## Problem set
1) In the forum thread, what browser and operating system does the poster say they are using?
2) Could you switch "white backdrop" to "plain backdrop" throughout the records and write them out again, with nothing else changed and the pictures left out?

— start of Supplied text —

OOf! Thats a lot of data to digest! Thanks anyway.

There's one thing I want to get into:

> Your post was sent using a legacy encoding, Windows-1252, also known as 
> CP-1252, which is most certainly *not* Unicode. Whatever software you 
> used to send the message correctly flagged it with a charset header:

What the hell! I am using firefox 25.0 in debian-testing and posting via GG.

$ locale
shows me:
LANG=en_US.UTF-8

and a bunch of other things all en_US.UTF-8.

For the most part when I point FF at any site and go to view ->
character-encoding, it says Unicode (UTF-8).

However when I go to anything in the python archives:
https://mail.python.org/pipermail/python-list/2013-December/

FF shows it as Western (Windows-1252)

That seems to suggest that something is not right with the python
mailing list config. No??

[toc] | [prev] | [next] | [standalone]

#61221 — Re: ASCII and Unicode [was Re: Managing Google Groups headaches]

From	Chris Angelico <rosuav@gmail.com>
Date	2013-12-07 13:41 +1100
Subject	Re: ASCII and Unicode [was Re: Managing Google Groups headaches]
Message-ID	<mailman.3693.1386384117.18130.python-list@python.org>
In reply to	#61219

On Sat, Dec 7, 2013 at 1:33 PM, rusi <rustompmody@gmail.com> wrote:
> That seems to suggest that something is not right with the python
> mailing list config. No??

— end of Supplied text —
— start of Provided data —

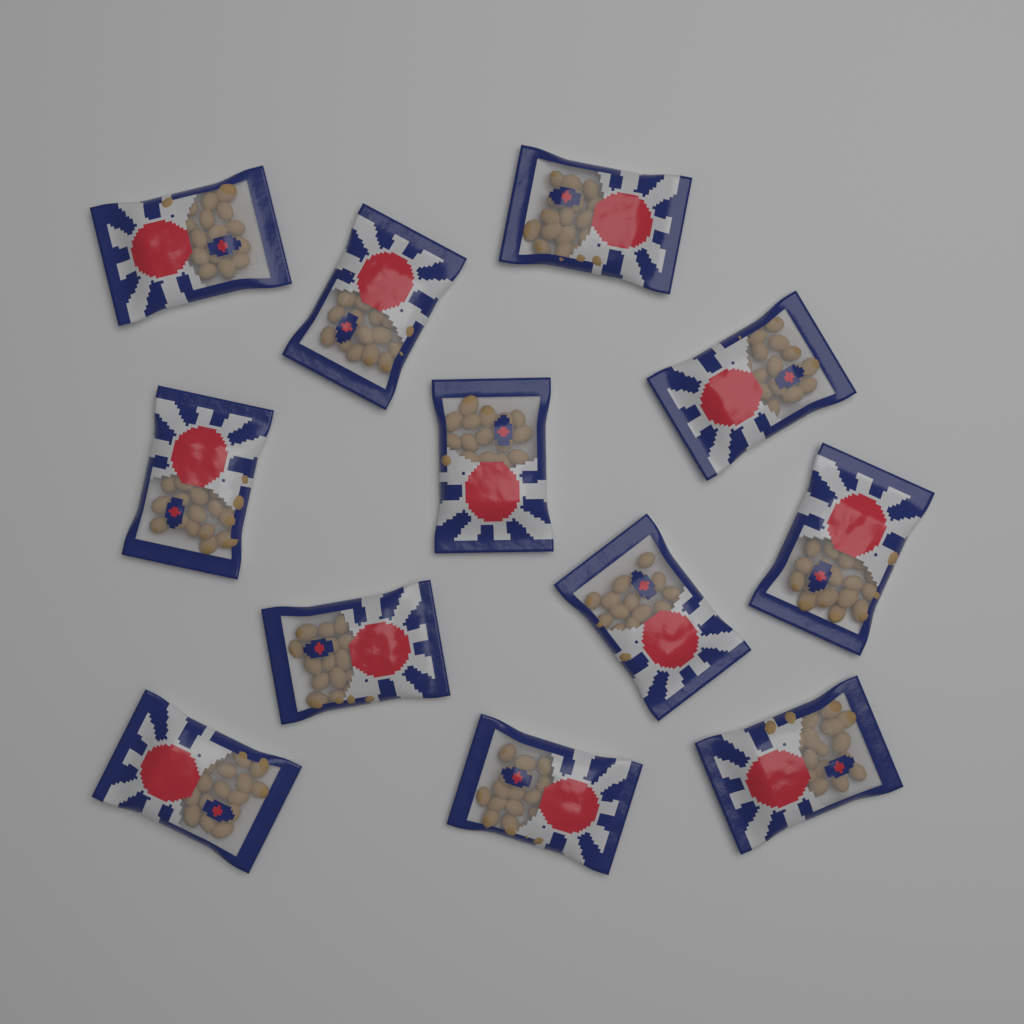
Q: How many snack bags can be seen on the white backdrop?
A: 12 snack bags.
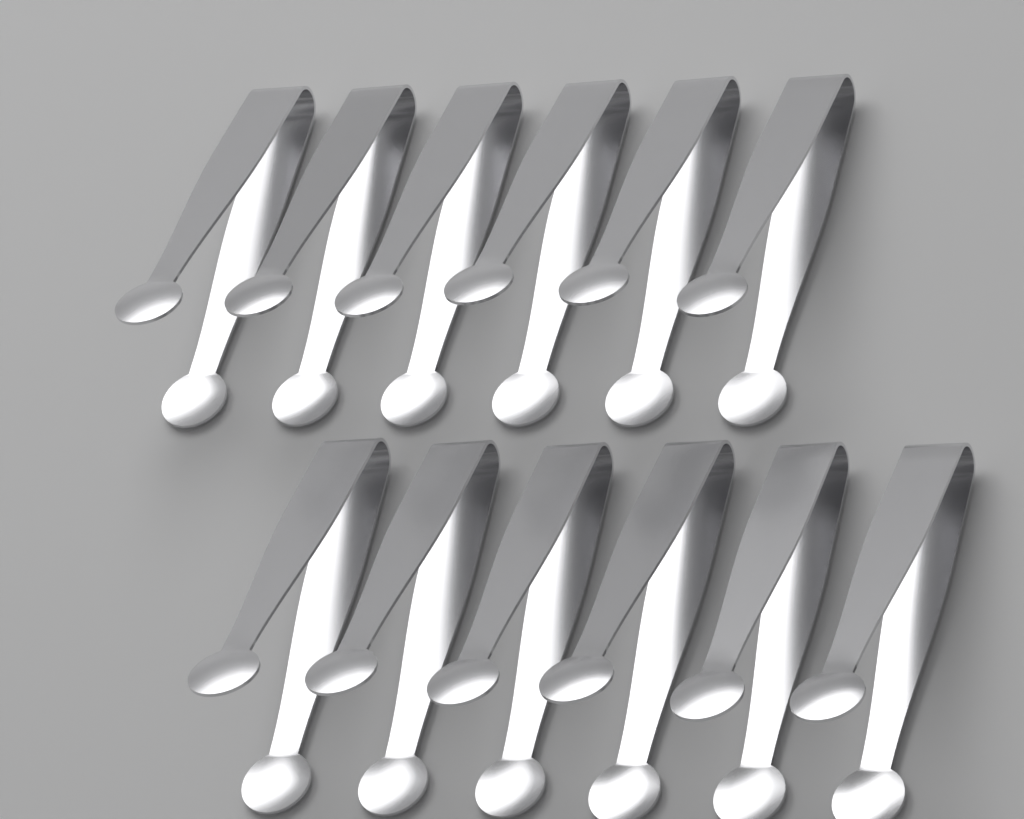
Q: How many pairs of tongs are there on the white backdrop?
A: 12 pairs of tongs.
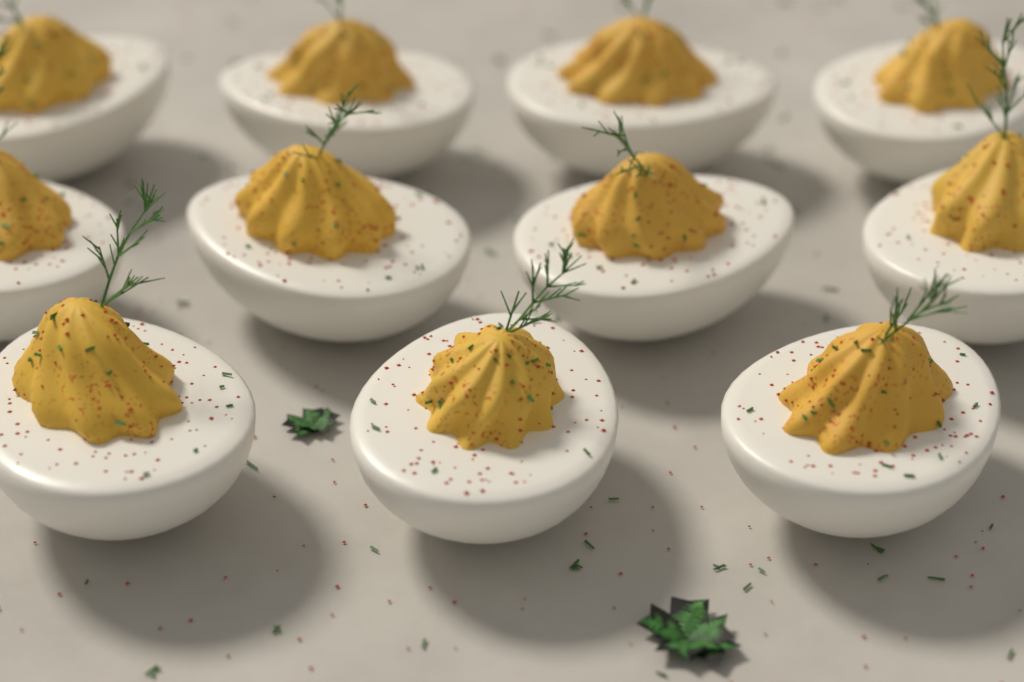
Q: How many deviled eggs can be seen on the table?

— end of Provided data —

## Solutions to the tasks
1) Firefox 25.0 on debian-testing.

2)
Q: How many snack bags can be seen on the plain backdrop?
A: 12 snack bags.
Q: How many pairs of tongs are there on the plain backdrop?
A: 12 pairs of tongs.
Q: How many deviled eggs can be seen on the table?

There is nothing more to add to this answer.